Catacombe dei Cappuccini

Catacombs of the Capuchins


Useful Information

photography
Professionals' Corridor, Catacombe dei Cappuccini, Sicilia, Italy. Public Domain.
photography
Monks' Corridor, Catacombe dei Cappuccini, Sicilia, Italy. Public Domain.
photography
New Corridor, Catacombe dei Cappuccini, Sicilia, Italy. Public Domain.
Location: Palermo, Conventi dei Cappuccini, Piazza Cappuccini.
Piazza Cappuccini, 1, 90129 Palermo PA
(38.1119, 13.3392)
Open: APR to SEP daily 9-13, 15-18.
OCT to MAR Mon-Sat 9-13, 15-18, Sun 9-13.
[2021]
Fee: Adults EUR 3.
[2021]
Classification: SubterraneaCatacomb
Light: LightIncandescent Electric Light System
Dimension:  
Guided tours: self guided
Photography: forbidden
Accessibility: no
Bibliography: Dario Piombino-Mascali, Arthur C. Aufderheide, Melissa Johnson-Williams, Albert R. Zink (2009): The Salafia method rediscovered, Virchows Archiv. 454 (3): 355–357. doi:10.1007/s00428-009-0738-6. PMID 19205728. S2CID 26848891. pdf
Address: Catacombe dei Cappuccini, Piazza Cappuccini 1, Palermo, Sicily, Tel: +39-0915-85172. E-mail:
As far as we know this information was accurate when it was published (see years in brackets), but may have changed since then.
Please check rates and details directly with the companies in question if you need more recent info.

History

1534 Capuchin friars established at the church of Santa Maria della Pace (Lady of Peace).
1597 old cemetery full, begin of excavation of catacombs.
1599 Capuchin monks discover the preservative effect of their catacombs.
1623 monastery rebuilt.
1871 Brother Riccardo was the last friar buried here.
1880 catacombs officially closed but tourists continued to visit.
1920 last person buried here.
1940s, hit by Allied bombs and part of the mummies destroyed.
1957 Giuseppe Tommasi, prince of Lampedusa and author of The Leopard buried here.
2007 Sicily Mummy Project created to study the mummies and to create profiles on those who were mummified.
2011 census made by EURAC.

Description

photography
Two year old Rosalia Lombardo, Catacombe dei Cappuccini, Sicilia, Italy. Public Domain.
photography
Women's Corridor, Catacombe dei Cappuccini, Sicilia, Italy. Public Domain.

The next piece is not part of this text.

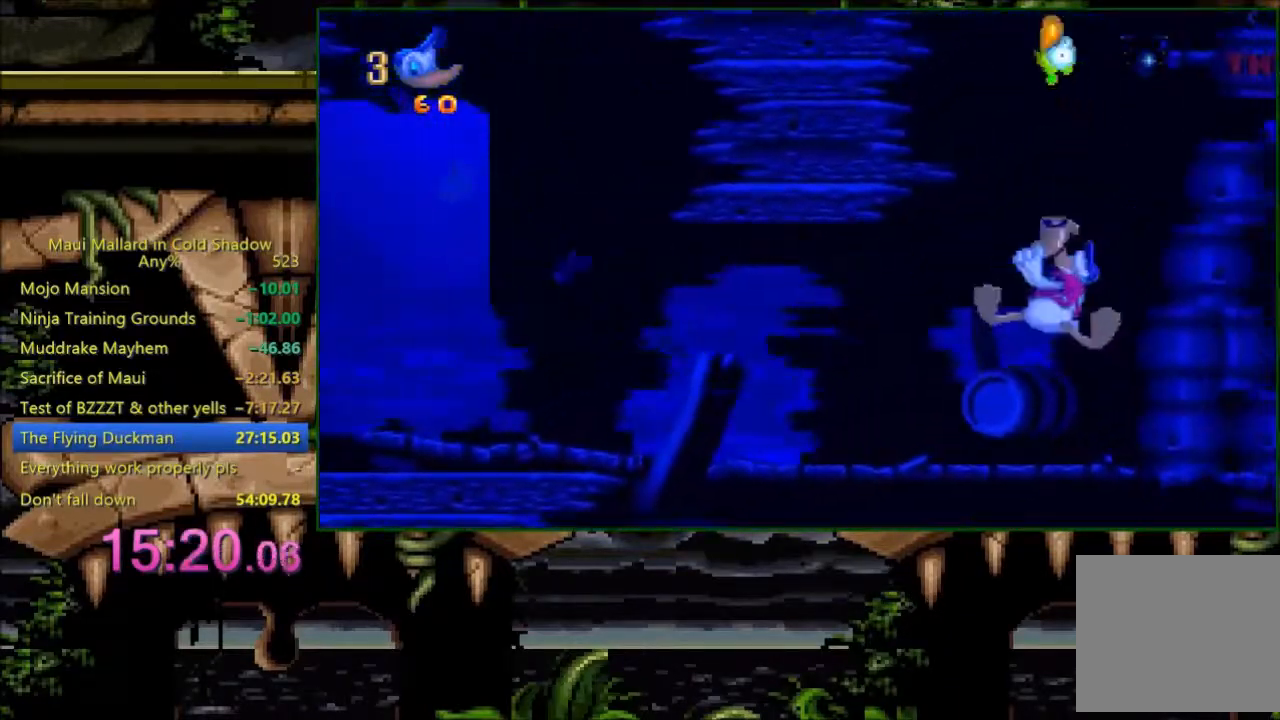
{"buttons": ["DPAD_LEFT"], "events": [[33, "X", "up"], [100, "DPAD_LEFT", "down"], [133, "DPAD_UP", "up"]]}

The Catacombe dei Cappuccini (Capuchin Catacombs) at Palermo are world famous, because of their mummifying effect. It was first discovered in 1599 when the monks built a new burial place below the church because the original cemetery was full. The first one to be buried was the recently-deceased Fra Silvestro of Gubbio. It is not exactly clear if they intentionally mummified him to store him in the catacombs, or if this effect was unintended. Nevertheless they started to relocate their dead from the old cemetery.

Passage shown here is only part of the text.